The new hotel is the latest step in Haiti’s efforts to develop its hotel sector after the devastating earthquake two years ago. The disaster destroyed the southern half of the country, displaced more than a million people and toppled thousands of buildings, including a handful of hotels.

President Michel Martelly’s administration is trying to rebuild Haiti in part by attracting outside businesses to invest in the Caribbean nation, which was long shunned because of cumbersome laws and a reputation for graft and sporadic political unrest.
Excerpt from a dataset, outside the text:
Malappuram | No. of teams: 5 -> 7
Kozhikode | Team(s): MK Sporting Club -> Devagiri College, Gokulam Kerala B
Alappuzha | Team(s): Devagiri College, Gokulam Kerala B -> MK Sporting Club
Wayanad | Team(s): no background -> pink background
Government officials hope to revive the once thriving tourism sector by developing seaside resorts.

In a statement seeking to lure investors, Martelly acknowledged at the World Economic Forum in Davos, Switzerland, that corruption in Haiti had driven away investors.

“This is changing under my administration, corruption will not be tolerated, and furthermore we have a zero tolerance policy on corruption,” Martelly said, according to the statement released Thursday by the National Palace.

Plans to bring Best Western to Haiti began before the earthquake, in 2008, when a group of Haitian investors led by Christopher Handal, approached the chain about opening a hotel in Haiti, Williams said.

After the quake, Best Western raised about $200,000 from customers and employees in a special relief fund and gave the money for Haiti projects run by World Vision, a religious charity.

When the hotel opens this summer in the heart of Petionville, a hillside city southeast of the capital, the majority of the property will be Haitian-owned, Williams said.

Best Western, which operates in more than 100 countries, isn’t the only one coming to Haiti.

Marriott International Inc. announced plans in November for a $45 million, 173-room hotel, to be built in partnership with the Digicel mobile phone company. The hotel is scheduled to open in 2014.